The task:
Among the entries, which lines carry the string "Example"? Copy every one.

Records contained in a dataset
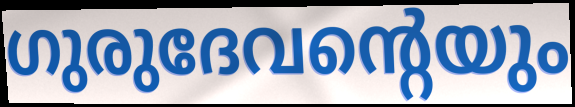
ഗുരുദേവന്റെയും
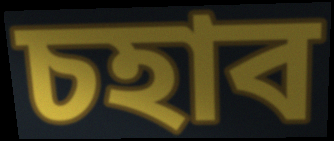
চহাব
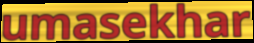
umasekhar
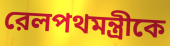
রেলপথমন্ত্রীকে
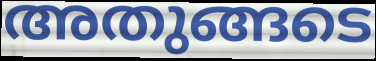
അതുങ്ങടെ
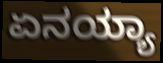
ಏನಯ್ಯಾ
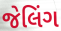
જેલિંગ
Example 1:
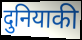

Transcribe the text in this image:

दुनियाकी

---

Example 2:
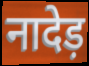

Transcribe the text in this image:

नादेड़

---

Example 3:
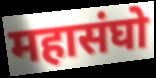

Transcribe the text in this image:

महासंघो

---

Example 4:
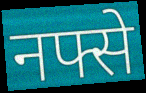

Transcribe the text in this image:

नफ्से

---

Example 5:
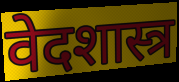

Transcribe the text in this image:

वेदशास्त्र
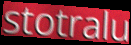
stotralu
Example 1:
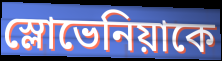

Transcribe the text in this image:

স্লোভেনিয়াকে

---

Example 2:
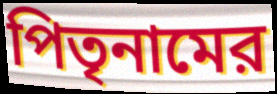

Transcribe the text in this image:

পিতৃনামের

Task answer:
Example 1:
Example 2:
Example 3:
Example 4:
Example 5:
Example 1:
Example 2:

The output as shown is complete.